> Data items
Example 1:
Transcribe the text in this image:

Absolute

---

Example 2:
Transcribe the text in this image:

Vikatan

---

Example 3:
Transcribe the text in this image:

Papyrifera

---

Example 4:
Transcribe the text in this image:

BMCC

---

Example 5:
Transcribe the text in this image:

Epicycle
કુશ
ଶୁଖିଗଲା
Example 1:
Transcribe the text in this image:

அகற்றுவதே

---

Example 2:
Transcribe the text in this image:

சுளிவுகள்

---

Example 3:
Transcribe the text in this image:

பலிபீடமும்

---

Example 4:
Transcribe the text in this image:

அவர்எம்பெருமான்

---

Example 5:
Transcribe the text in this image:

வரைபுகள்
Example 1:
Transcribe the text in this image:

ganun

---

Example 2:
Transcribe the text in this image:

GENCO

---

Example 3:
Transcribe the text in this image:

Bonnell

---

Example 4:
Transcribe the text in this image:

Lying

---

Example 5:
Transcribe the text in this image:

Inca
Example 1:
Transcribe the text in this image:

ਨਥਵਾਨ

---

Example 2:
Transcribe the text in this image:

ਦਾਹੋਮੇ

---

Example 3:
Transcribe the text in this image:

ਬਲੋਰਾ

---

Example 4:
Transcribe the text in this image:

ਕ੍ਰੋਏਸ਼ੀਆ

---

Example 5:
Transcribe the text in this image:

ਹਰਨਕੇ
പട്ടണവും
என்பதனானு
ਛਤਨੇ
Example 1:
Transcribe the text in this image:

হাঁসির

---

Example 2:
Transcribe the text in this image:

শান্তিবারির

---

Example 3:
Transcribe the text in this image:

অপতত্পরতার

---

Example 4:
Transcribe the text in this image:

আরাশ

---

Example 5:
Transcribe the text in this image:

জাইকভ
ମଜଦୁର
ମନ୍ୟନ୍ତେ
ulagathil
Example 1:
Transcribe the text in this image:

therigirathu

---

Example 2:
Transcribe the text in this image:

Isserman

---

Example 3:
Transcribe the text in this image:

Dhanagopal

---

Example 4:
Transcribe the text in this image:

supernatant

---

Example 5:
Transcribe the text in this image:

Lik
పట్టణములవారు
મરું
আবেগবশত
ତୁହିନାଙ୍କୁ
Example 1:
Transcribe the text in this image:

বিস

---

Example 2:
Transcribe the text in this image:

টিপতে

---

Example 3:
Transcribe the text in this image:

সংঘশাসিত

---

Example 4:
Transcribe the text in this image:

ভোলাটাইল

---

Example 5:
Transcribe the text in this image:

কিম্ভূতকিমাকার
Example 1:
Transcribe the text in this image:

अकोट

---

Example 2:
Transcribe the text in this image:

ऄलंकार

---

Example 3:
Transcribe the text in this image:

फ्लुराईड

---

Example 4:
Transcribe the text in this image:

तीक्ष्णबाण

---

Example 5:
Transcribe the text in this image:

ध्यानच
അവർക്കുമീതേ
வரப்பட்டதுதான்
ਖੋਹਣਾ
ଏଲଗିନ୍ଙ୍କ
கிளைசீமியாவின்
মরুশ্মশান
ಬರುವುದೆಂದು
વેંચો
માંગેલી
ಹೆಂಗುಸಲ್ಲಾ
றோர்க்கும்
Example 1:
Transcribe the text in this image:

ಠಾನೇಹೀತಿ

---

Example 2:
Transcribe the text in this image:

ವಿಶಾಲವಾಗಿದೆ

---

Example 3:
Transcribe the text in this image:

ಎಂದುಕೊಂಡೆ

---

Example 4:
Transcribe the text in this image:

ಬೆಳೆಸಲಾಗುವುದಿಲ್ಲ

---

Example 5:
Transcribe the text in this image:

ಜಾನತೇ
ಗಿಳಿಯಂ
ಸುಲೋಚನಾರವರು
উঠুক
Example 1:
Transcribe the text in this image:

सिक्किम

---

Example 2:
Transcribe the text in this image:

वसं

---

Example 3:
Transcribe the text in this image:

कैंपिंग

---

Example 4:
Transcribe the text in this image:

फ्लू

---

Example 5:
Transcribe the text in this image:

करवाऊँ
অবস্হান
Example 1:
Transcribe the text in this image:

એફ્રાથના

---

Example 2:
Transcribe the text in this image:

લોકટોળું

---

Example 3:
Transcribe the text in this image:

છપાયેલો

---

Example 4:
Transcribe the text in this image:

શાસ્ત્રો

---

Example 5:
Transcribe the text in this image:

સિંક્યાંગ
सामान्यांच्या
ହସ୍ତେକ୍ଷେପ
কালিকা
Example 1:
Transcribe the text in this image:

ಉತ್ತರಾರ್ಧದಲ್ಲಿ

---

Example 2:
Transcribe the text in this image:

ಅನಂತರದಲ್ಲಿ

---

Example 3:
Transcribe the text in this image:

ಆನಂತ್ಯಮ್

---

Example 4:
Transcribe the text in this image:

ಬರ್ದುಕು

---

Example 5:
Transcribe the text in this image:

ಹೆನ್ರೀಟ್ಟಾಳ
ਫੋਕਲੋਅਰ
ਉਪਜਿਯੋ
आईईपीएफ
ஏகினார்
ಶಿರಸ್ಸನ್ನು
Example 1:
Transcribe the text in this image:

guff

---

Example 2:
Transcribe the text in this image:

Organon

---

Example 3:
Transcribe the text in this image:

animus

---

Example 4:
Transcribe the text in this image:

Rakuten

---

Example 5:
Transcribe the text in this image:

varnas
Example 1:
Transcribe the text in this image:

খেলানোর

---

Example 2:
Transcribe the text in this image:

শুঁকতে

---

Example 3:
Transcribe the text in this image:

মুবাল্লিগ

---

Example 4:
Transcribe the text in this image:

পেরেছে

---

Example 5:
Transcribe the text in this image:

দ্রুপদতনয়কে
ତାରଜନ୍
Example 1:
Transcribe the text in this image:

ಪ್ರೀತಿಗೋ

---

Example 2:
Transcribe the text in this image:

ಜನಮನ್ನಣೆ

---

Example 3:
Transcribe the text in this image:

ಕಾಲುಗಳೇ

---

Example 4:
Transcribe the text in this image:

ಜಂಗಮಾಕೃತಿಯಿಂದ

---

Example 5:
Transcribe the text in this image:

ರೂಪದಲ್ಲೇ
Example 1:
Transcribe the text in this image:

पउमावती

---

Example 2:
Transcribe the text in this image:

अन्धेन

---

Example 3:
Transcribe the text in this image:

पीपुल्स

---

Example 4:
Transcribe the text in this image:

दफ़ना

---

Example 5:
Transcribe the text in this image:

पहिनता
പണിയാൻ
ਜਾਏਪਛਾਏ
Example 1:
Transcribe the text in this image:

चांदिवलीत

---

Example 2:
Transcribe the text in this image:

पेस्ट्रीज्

> Prompt
Please rewrite all of the data above, changing every "Example" to "Sample" and keeping everything else the same.

> Correct output
Sample 1:
Transcribe the text in this image:

Absolute

---

Sample 2:
Transcribe the text in this image:

Vikatan

---

Sample 3:
Transcribe the text in this image:

Papyrifera

---

Sample 4:
Transcribe the text in this image:

BMCC

---

Sample 5:
Transcribe the text in this image:

Epicycle
કુશ
ଶୁଖିଗଲା
Sample 1:
Transcribe the text in this image:

அகற்றுவதே

---

Sample 2:
Transcribe the text in this image:

சுளிவுகள்

---

Sample 3:
Transcribe the text in this image:

பலிபீடமும்

---

Sample 4:
Transcribe the text in this image:

அவர்எம்பெருமான்

---

Sample 5:
Transcribe the text in this image:

வரைபுகள்
Sample 1:
Transcribe the text in this image:

ganun

---

Sample 2:
Transcribe the text in this image:

GENCO

---

Sample 3:
Transcribe the text in this image:

Bonnell

---

Sample 4:
Transcribe the text in this image:

Lying

---

Sample 5:
Transcribe the text in this image:

Inca
Sample 1:
Transcribe the text in this image:

ਨਥਵਾਨ

---

Sample 2:
Transcribe the text in this image:

ਦਾਹੋਮੇ

---

Sample 3:
Transcribe the text in this image:

ਬਲੋਰਾ

---

Sample 4:
Transcribe the text in this image:

ਕ੍ਰੋਏਸ਼ੀਆ

---

Sample 5:
Transcribe the text in this image:

ਹਰਨਕੇ
പട്ടണവും
என்பதனானு
ਛਤਨੇ
Sample 1:
Transcribe the text in this image:

হাঁসির

---

Sample 2:
Transcribe the text in this image:

শান্তিবারির

---

Sample 3:
Transcribe the text in this image:

অপতত্পরতার

---

Sample 4:
Transcribe the text in this image:

আরাশ

---

Sample 5:
Transcribe the text in this image:

জাইকভ
ମଜଦୁର
ମନ୍ୟନ୍ତେ
ulagathil
Sample 1:
Transcribe the text in this image:

therigirathu

---

Sample 2:
Transcribe the text in this image:

Isserman

---

Sample 3:
Transcribe the text in this image:

Dhanagopal

---

Sample 4:
Transcribe the text in this image:

supernatant

---

Sample 5:
Transcribe the text in this image:

Lik
పట్టణములవారు
મરું
আবেগবশত
ତୁହିନାଙ୍କୁ
Sample 1:
Transcribe the text in this image:

বিস

---

Sample 2:
Transcribe the text in this image:

টিপতে

---

Sample 3:
Transcribe the text in this image:

সংঘশাসিত

---

Sample 4:
Transcribe the text in this image:

ভোলাটাইল

---

Sample 5:
Transcribe the text in this image:

কিম্ভূতকিমাকার
Sample 1:
Transcribe the text in this image:

अकोट

---

Sample 2:
Transcribe the text in this image:

ऄलंकार

---

Sample 3:
Transcribe the text in this image:

फ्लुराईड

---

Sample 4:
Transcribe the text in this image:

तीक्ष्णबाण

---

Sample 5:
Transcribe the text in this image:

ध्यानच
അവർക്കുമീതേ
வரப்பட்டதுதான்
ਖੋਹਣਾ
ଏଲଗିନ୍ଙ୍କ
கிளைசீமியாவின்
মরুশ্মশান
ಬರುವುದೆಂದು
વેંચો
માંગેલી
ಹೆಂಗುಸಲ್ಲಾ
றோர்க்கும்
Sample 1:
Transcribe the text in this image:

ಠಾನೇಹೀತಿ

---

Sample 2:
Transcribe the text in this image:

ವಿಶಾಲವಾಗಿದೆ

---

Sample 3:
Transcribe the text in this image:

ಎಂದುಕೊಂಡೆ

---

Sample 4:
Transcribe the text in this image:

ಬೆಳೆಸಲಾಗುವುದಿಲ್ಲ

---

Sample 5:
Transcribe the text in this image:

ಜಾನತೇ
ಗಿಳಿಯಂ
ಸುಲೋಚನಾರವರು
উঠুক
Sample 1:
Transcribe the text in this image:

सिक्किम

---

Sample 2:
Transcribe the text in this image:

वसं

---

Sample 3:
Transcribe the text in this image:

कैंपिंग

---

Sample 4:
Transcribe the text in this image:

फ्लू

---

Sample 5:
Transcribe the text in this image:

करवाऊँ
অবস্হান
Sample 1:
Transcribe the text in this image:

એફ્રાથના

---

Sample 2:
Transcribe the text in this image:

લોકટોળું

---

Sample 3:
Transcribe the text in this image:

છપાયેલો

---

Sample 4:
Transcribe the text in this image:

શાસ્ત્રો

---

Sample 5:
Transcribe the text in this image:

સિંક્યાંગ
सामान्यांच्या
ହସ୍ତେକ୍ଷେପ
কালিকা
Sample 1:
Transcribe the text in this image:

ಉತ್ತರಾರ್ಧದಲ್ಲಿ

---

Sample 2:
Transcribe the text in this image:

ಅನಂತರದಲ್ಲಿ

---

Sample 3:
Transcribe the text in this image:

ಆನಂತ್ಯಮ್

---

Sample 4:
Transcribe the text in this image:

ಬರ್ದುಕು

---

Sample 5:
Transcribe the text in this image:

ಹೆನ್ರೀಟ್ಟಾಳ
ਫੋਕਲੋਅਰ
ਉਪਜਿਯੋ
आईईपीएफ
ஏகினார்
ಶಿರಸ್ಸನ್ನು
Sample 1:
Transcribe the text in this image:

guff

---

Sample 2:
Transcribe the text in this image:

Organon

---

Sample 3:
Transcribe the text in this image:

animus

---

Sample 4:
Transcribe the text in this image:

Rakuten

---

Sample 5:
Transcribe the text in this image:

varnas
Sample 1:
Transcribe the text in this image:

খেলানোর

---

Sample 2:
Transcribe the text in this image:

শুঁকতে

---

Sample 3:
Transcribe the text in this image:

মুবাল্লিগ

---

Sample 4:
Transcribe the text in this image:

পেরেছে

---

Sample 5:
Transcribe the text in this image:

দ্রুপদতনয়কে
ତାରଜନ୍
Sample 1:
Transcribe the text in this image:

ಪ್ರೀತಿಗೋ

---

Sample 2:
Transcribe the text in this image:

ಜನಮನ್ನಣೆ

---

Sample 3:
Transcribe the text in this image:

ಕಾಲುಗಳೇ

---

Sample 4:
Transcribe the text in this image:

ಜಂಗಮಾಕೃತಿಯಿಂದ

---

Sample 5:
Transcribe the text in this image:

ರೂಪದಲ್ಲೇ
Sample 1:
Transcribe the text in this image:

पउमावती

---

Sample 2:
Transcribe the text in this image:

अन्धेन

---

Sample 3:
Transcribe the text in this image:

पीपुल्स

---

Sample 4:
Transcribe the text in this image:

दफ़ना

---

Sample 5:
Transcribe the text in this image:

पहिनता
പണിയാൻ
ਜਾਏਪਛਾਏ
Sample 1:
Transcribe the text in this image:

चांदिवलीत

---

Sample 2:
Transcribe the text in this image:

पेस्ट्रीज्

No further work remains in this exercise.